_Provided data_
►

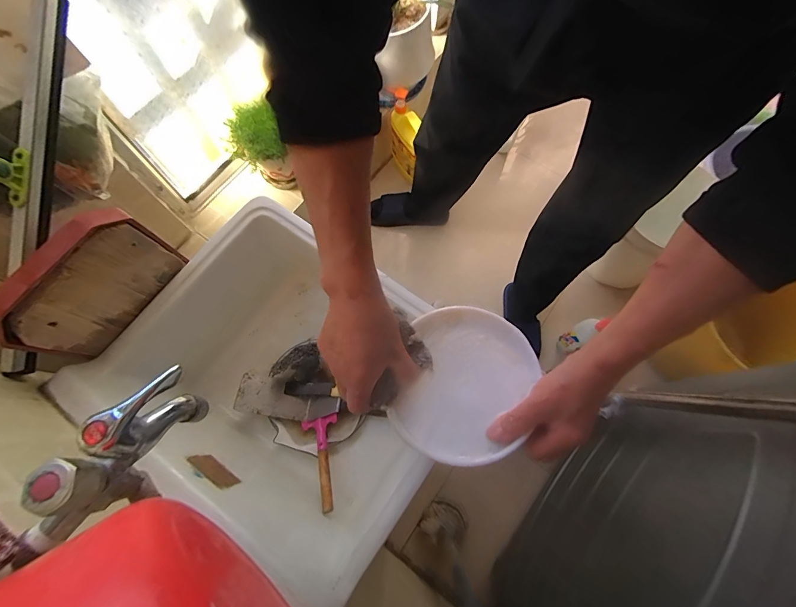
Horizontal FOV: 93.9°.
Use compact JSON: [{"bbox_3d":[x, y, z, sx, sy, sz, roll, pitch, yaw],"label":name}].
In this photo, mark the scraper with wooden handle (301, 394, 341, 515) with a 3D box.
[{"bbox_3d":[-0.134,0.264,0.667,0.072,0.029,0.192,-10,54,-3],"label":"scraper with wooden handle"}]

◄

From the line containing "In this photo, mark" down to the last line of the material, each line is to be retyped exactly; no other lines belong in the answer.

In this photo, mark the scraper with wooden handle (301, 394, 341, 515) with a 3D box.
[{"bbox_3d":[-0.134,0.264,0.667,0.072,0.029,0.192,-10,54,-3],"label":"scraper with wooden handle"}]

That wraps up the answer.